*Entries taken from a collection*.
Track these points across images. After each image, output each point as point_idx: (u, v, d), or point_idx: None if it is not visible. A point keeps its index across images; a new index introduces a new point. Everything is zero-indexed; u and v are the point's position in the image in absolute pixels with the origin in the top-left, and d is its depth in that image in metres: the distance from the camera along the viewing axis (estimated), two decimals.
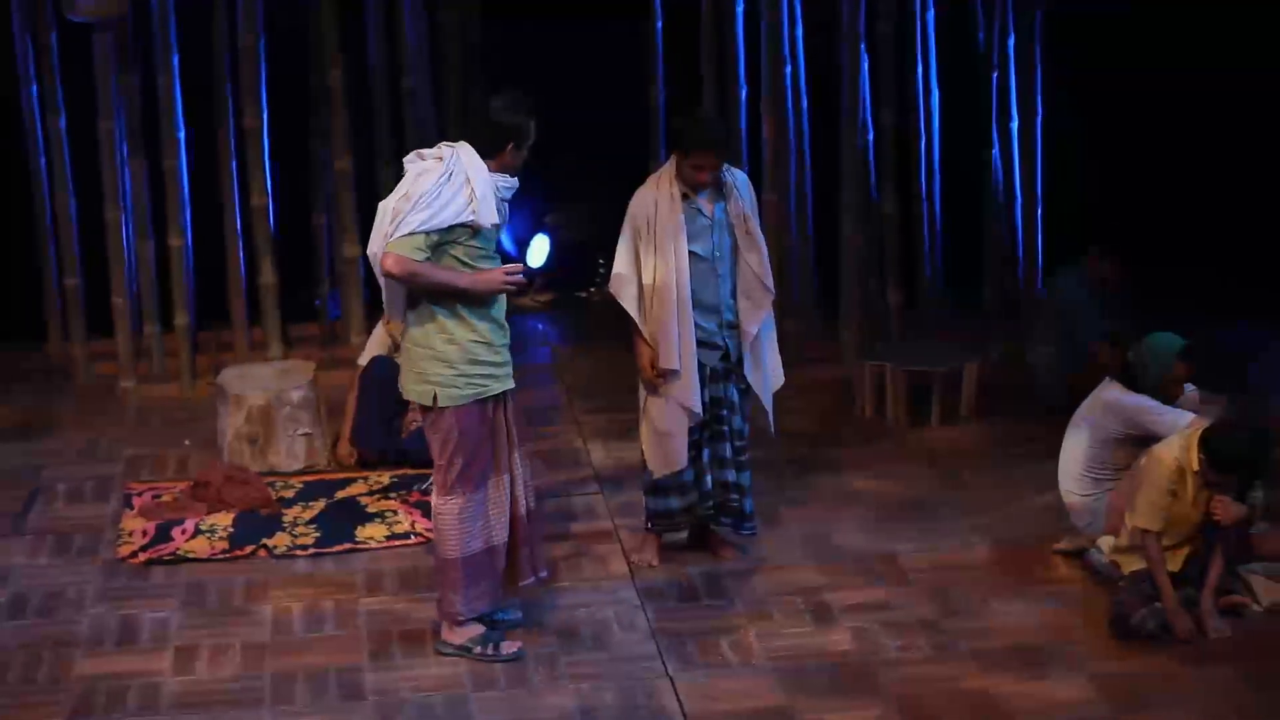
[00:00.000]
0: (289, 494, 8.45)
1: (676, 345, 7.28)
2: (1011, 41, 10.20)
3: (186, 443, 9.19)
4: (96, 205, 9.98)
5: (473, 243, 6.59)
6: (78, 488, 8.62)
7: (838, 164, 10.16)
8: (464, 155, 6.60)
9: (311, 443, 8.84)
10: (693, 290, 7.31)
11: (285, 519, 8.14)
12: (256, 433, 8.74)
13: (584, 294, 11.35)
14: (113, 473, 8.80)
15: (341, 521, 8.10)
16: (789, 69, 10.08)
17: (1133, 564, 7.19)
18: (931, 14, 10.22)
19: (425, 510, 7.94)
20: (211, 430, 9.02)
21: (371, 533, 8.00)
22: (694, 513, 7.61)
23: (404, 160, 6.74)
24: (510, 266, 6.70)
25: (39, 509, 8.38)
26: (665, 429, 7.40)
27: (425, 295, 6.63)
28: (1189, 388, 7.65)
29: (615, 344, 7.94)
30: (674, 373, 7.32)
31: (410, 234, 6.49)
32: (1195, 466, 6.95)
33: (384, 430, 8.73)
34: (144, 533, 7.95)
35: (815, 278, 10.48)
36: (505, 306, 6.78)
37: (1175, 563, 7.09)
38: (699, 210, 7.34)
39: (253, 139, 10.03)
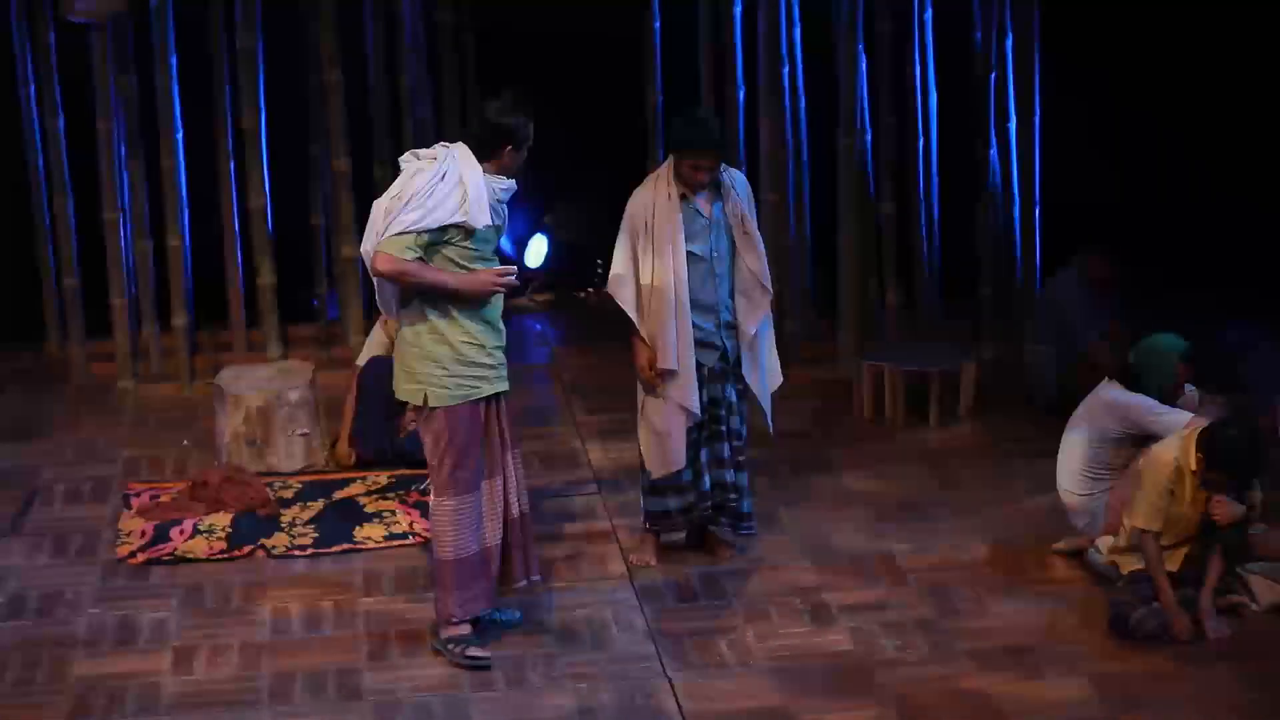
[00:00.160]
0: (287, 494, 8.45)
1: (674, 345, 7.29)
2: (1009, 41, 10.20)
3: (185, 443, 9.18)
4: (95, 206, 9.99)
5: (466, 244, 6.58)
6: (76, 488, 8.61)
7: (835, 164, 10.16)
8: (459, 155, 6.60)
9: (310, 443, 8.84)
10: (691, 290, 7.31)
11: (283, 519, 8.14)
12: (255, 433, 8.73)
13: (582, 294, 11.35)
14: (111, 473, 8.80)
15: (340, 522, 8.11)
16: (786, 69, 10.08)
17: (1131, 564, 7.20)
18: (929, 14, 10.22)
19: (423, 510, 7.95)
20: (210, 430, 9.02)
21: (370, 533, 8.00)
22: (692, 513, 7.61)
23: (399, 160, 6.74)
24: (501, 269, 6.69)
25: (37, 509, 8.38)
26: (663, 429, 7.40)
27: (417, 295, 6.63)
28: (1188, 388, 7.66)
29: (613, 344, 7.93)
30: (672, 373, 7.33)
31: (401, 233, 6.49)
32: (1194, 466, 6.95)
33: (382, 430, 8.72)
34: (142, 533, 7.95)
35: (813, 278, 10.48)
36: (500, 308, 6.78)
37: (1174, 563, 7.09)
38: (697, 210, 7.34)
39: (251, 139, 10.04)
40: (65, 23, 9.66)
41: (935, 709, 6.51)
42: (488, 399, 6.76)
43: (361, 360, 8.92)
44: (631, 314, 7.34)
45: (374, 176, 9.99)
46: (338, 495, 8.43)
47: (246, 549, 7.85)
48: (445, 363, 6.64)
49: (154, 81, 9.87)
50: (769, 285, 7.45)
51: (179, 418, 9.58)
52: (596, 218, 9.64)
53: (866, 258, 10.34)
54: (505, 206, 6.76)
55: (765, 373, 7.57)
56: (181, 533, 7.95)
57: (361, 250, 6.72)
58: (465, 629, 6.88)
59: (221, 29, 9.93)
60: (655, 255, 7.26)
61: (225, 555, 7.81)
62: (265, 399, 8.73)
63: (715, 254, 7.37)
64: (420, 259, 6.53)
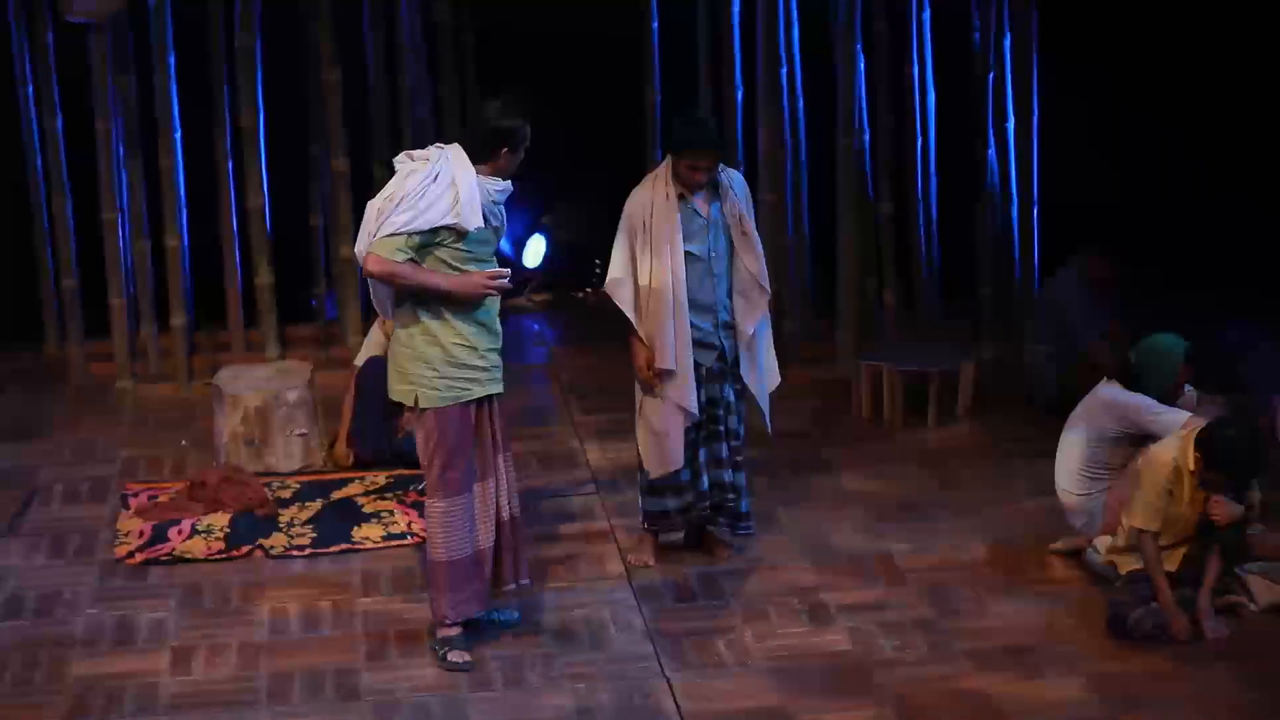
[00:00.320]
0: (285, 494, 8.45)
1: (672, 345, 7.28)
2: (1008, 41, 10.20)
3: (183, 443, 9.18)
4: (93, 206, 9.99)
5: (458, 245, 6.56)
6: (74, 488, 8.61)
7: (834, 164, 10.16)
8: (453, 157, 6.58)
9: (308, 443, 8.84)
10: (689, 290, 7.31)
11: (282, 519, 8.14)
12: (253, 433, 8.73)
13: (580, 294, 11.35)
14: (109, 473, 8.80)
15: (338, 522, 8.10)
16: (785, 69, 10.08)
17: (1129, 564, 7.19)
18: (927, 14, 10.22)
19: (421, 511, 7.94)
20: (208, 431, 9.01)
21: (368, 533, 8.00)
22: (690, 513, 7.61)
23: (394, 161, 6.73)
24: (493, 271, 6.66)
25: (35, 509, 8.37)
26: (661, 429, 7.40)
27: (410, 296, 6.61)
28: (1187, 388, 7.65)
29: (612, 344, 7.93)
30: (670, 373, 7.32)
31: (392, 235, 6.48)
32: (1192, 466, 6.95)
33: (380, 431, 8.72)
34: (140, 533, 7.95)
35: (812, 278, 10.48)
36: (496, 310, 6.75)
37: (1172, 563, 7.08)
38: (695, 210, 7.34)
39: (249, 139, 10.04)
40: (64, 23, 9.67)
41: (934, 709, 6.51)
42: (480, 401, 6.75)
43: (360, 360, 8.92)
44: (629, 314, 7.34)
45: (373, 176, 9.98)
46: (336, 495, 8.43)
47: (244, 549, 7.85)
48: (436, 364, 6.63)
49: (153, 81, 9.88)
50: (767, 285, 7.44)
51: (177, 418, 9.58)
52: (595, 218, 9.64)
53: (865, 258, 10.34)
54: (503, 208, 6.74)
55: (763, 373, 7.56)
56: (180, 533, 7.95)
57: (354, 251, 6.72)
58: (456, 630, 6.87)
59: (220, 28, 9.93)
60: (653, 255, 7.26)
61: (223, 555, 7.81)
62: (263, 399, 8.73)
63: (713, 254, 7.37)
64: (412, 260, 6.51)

*What needs to be done*. In the data above, please extract the lines from the first one through the line with "21: (371, 533, 8.00)", exactly, and keep pictures out.

*Result*.
Track these points across images. After each image, output each point as point_idx: (u, v, d), or point_idx: None if it is not visible. A point keeps its index across images; a new index introduces a new point. Everything is zero-indexed; u and v are the point's position in the image in absolute pixels with the origin in the top-left, and d is its depth in that image in metres: the distance from the camera along the viewing axis (estimated), two decimals.
[00:00.000]
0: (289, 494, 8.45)
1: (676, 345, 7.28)
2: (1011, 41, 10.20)
3: (186, 443, 9.19)
4: (96, 205, 9.98)
5: (473, 243, 6.59)
6: (78, 488, 8.62)
7: (838, 164, 10.16)
8: (464, 155, 6.60)
9: (311, 443, 8.84)
10: (693, 290, 7.31)
11: (285, 519, 8.14)
12: (256, 433, 8.74)
13: (584, 294, 11.35)
14: (113, 473, 8.80)
15: (341, 521, 8.10)
16: (789, 69, 10.08)
17: (1133, 564, 7.19)
18: (931, 14, 10.22)
19: (425, 510, 7.94)
20: (211, 430, 9.02)
21: (371, 533, 8.00)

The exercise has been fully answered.